I think what she’s saying is that she wasn’t mimicking so much as channeling. Here’s my best effort at a paraphrase: “You have to understand that these Christians you hate aren’t bad people, they just believe what they’ve learned in the Bible. Try to see it from their point of view: ‘I don’t hate gays because I’m mean or a bad person. I just really, honestly believe that God hates fags and that accepting gay marriage will send the country to hell. So I have to be against it.'”

Daniel added in an email, “My concern is that even read charitably, the thrust of her comments is a defense of anti-gay attitudes. And her own attitude seems to be that she too is against equal rights for gay people and thinks homosexuality is a sin — but it’s OK because she loves gay people the same as she loves all sinners.”
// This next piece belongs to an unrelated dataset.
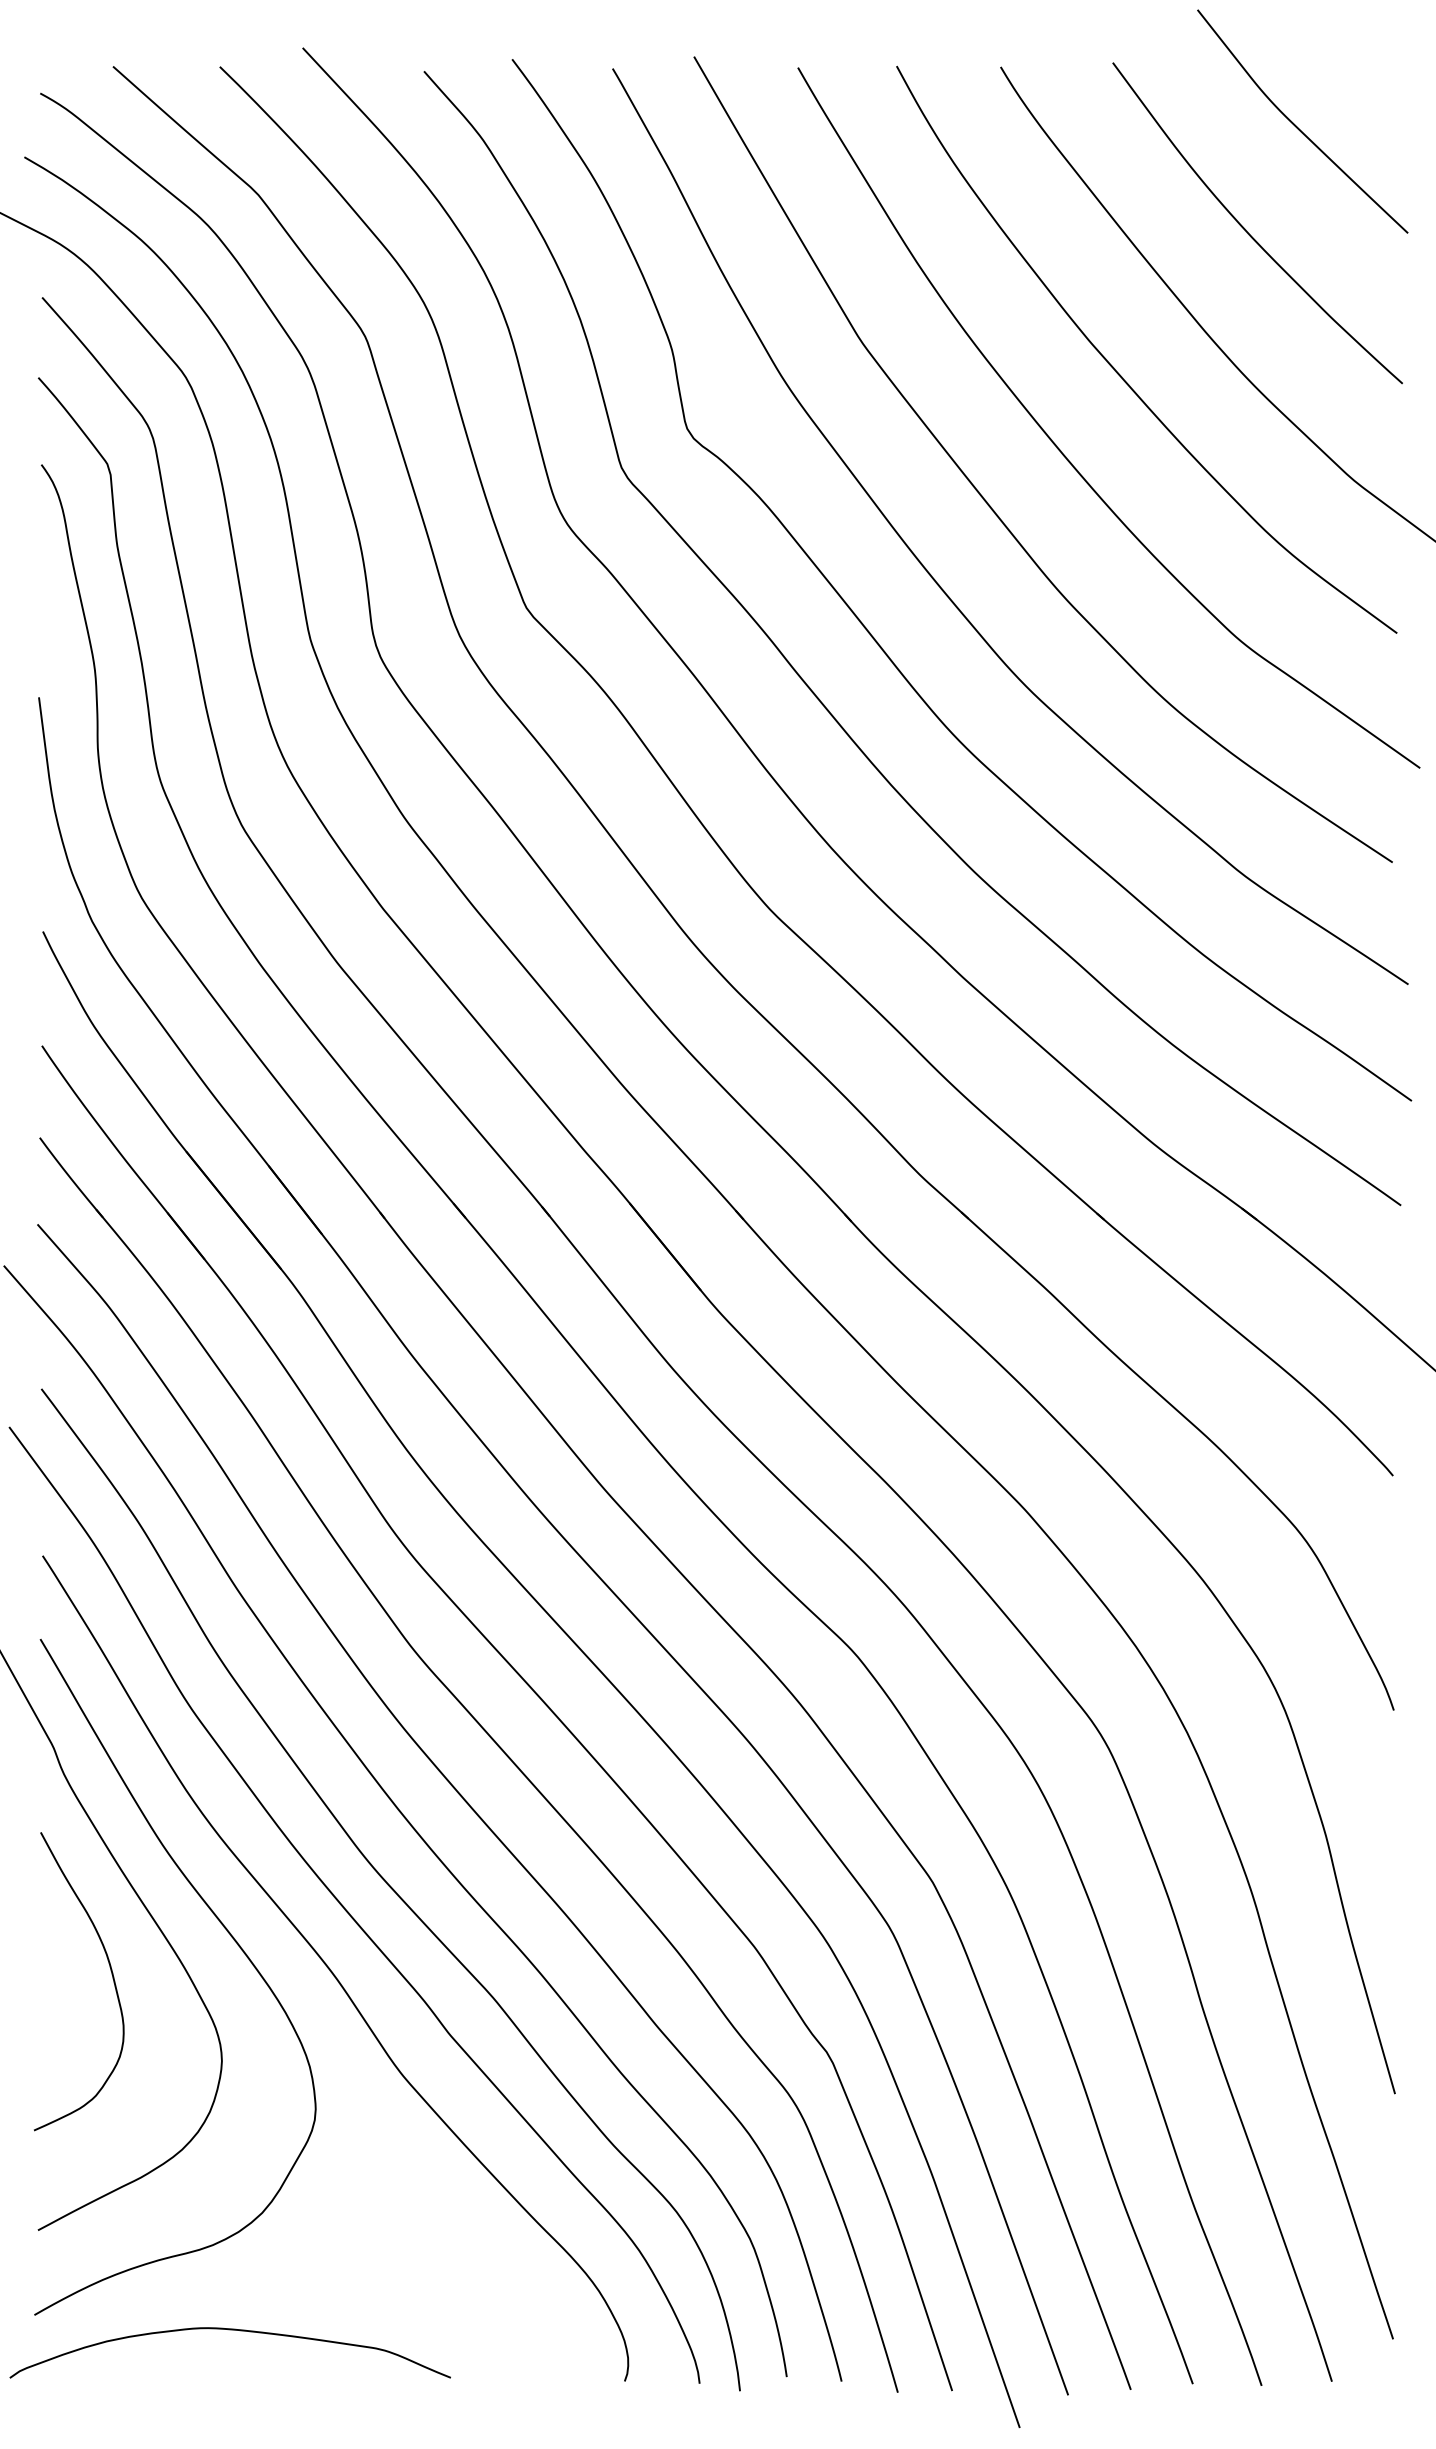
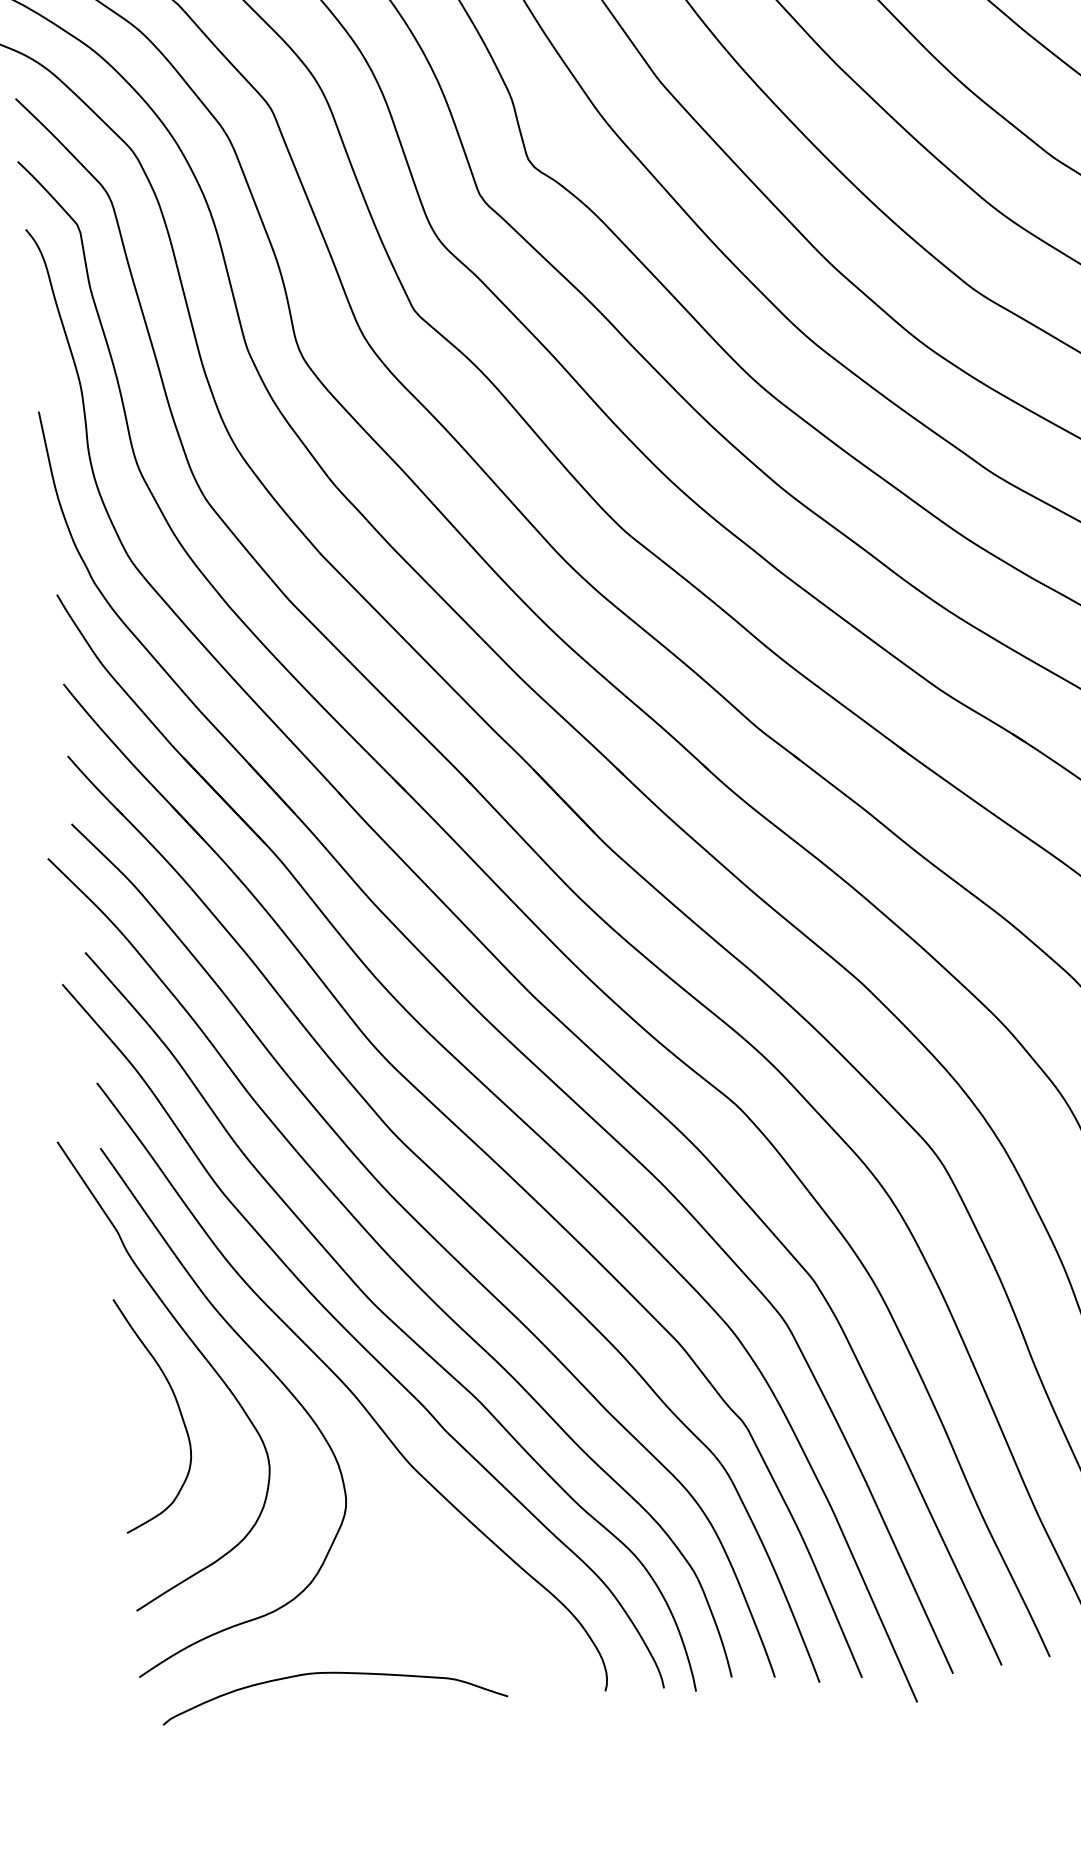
curve: (229, 2330) -> (331, 1673), moved

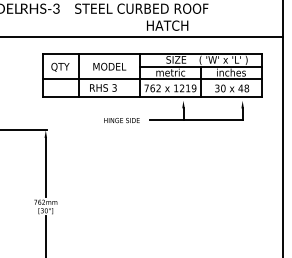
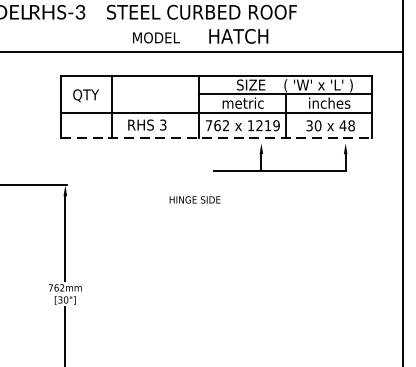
text: (109, 66) -> (156, 37), moved
line: (152, 97) -> (217, 138), solid -> dashed
text: (121, 120) -> (194, 199), moved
So how do we rate her apology? I do think the initial outburst was too inflammatory and context-free to be some sort of point-proving exercise. We humans cannot know exactly what goes on in someone else’s head; we only have the words and past behaviors to go on. Which means that at this point, Susan and I can’t decide if it’s a good apology. It’s oblique and confused, made more so by a close reading of Shocked’s personal history. Frankly, both of us are too worried about Shocked’s mental state truly to parse her words. It seems churlish to rate an apology when it feels like we’re watching a troubled human being melt down.

UPDATE, 3/21: This interview Shocked conducted with SPIN magazine seems to indicate she really is not well. In it, in the midst of some very paranoid behavior and responses that don’t make much sense, she backs away further from real apology. But I don’t feel good analyzing any of it. I hope someone close to her, someone with nothing to gain, can help her.